How could Brexit hit your energy costs?

Posted 15 July 2016 by Helen Christie

Brexit is the biggest topic of conversation right now, not just in the UK, but throughout Europe…

The UK’s withdrawal from the European Union is undoubtedly going to hit consumers’ wallets in many different areas, from food through to travel. What’s more, it could also cause the price of energy to shoot up.

Energy costs are already a huge consideration for homeowners, so Payingtoomuch.com has looked at why this rise may occur, and is there anything the consumer can do to protect against it?

Why will energy prices rise?

There’s no crystal ball, however all the signs point to the fact that the EU exit will see energy prices rise. But why is this? It all has to do with the value of the pound, which has been sharply declining in the wake of the referendum result. This decline, in a nutshell, means that importing will become much more expensive for UK individuals and companies, including the various energy companies.

Why should the energy industry be concerned by importing costs though? It’s because the UK currently imports a huge amount of energy from Europe, in order to satisfy the high demand from the UK’s population. If the UK’s power companies are having to pay higher rates for this energy, you can guarantee that they’ll pass these higher costs onto their customers, thus leading to increased energy bills.

Imports are also important in another way as well, as the UK’s energy infrastructure is supported by many imported materials and other goods, especially from China. So, it will now cost more for this infrastructure to be maintained to an acceptable level. Once again, these costs will find their way to the consumer.

Could the government intervene?

There is one way in which the government could negate the effect of energy price rises, and it comes with the eradication of VAT on energy – something that would become possible thanks to the lack of regulation from the EU. VAT on energy is currently at 5%, therefore meaning consumers would benefit by this much if it were removed. The chances of this happening though are almost zero…

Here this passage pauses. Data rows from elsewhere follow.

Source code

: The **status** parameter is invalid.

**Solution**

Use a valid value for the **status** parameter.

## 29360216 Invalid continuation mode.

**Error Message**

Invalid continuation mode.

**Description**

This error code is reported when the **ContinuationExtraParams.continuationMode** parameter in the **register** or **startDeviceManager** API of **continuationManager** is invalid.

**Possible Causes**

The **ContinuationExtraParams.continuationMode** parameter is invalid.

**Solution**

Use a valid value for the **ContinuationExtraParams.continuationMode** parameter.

Should the government abolish the 5% rate of VAT on energy, they would lose out massively. In fact, it is estimated that it would cost them around £1.5bn in lost revenue. In this period of financial instability, the government simply can’t afford to take risks like this. This is why it is incredibly unlikely they’d want to lose this invaluable source of income.

Even if they did decide to abolish the rate, they would have to make it up elsewhere, meaning that they’d either need to cut back on services, or raise taxes in different areas. So, the public would still end up paying in one way or another.

How to protect against rising energy costs

If energy prices rise, they’ll rise across the board. This means that you’ll be unable to escape these price rises, and will have to find some extra cash to pay for them. You can limit the impact they have though, simply by ensuring that you’re on the very best energy tariff around.